Ramblings of an aging IT geek
← Ramblings of an aging IT geek
debugging

the outage caused by a full /var

A service quietly stopped accepting writes because /var filled up, and the cause was a debug log nobody had turned off after a deploy three weeks earlier.

A terminal showing a disk full error

The symptom was a service refusing new connections, with a log full of errors that all reduced to "cannot write". The application was healthy, the database was healthy, the network was healthy. The disk was not. df -h on the box showed /var at 100%, and a 100% full filesystem makes everything downstream lie to you about what is actually wrong.

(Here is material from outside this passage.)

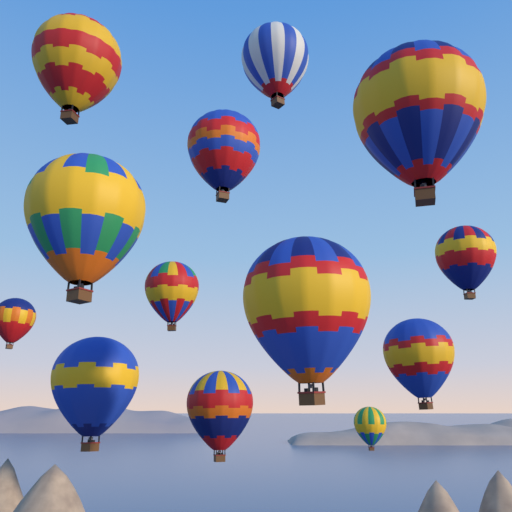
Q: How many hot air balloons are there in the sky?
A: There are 13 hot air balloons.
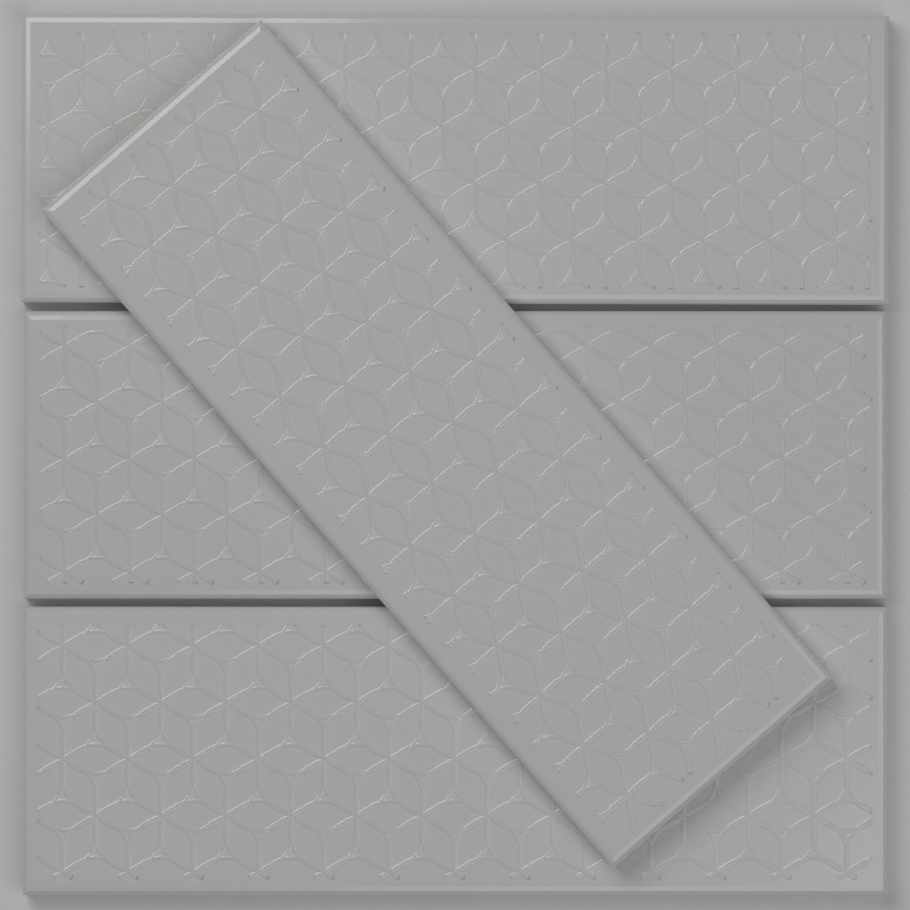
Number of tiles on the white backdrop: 4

The cause was embarrassing in the way these usually are. Three weeks earlier we had bumped a service's log level to debug to chase a different problem, and nobody had turned it back down. Debug logging on a busy service writes a lot, and logrotate was rotating but keeping enough history that the steady-state size crept up to the partition ceiling. It did not fall over on the day we changed it. It fell over on a quiet Sunday when a batch job tipped it past the line.

$ df -h /var
Filesystem      Size  Used Avail Use% Mounted on
/dev/mapper/vg-var  20G   20G   20K 100% /var
$ du -xh /var --max-depth=2 | sort -rh | head
14G  /var/log/app

The fix took two minutes. truncate -s 0 the offending file rather than deleting it, because the process still had the handle open and rm would have freed nothing until a restart. Then set the log level back to info and actually commit that change so it survives the next deploy.

The real fix is the boring one. Monitor free space, not just used percentage, and alert before it matters. And treat "temporarily" turning up logging as something with a ticket attached, because temporary changes are the ones that take down a service three weeks later when everyone has forgotten they exist.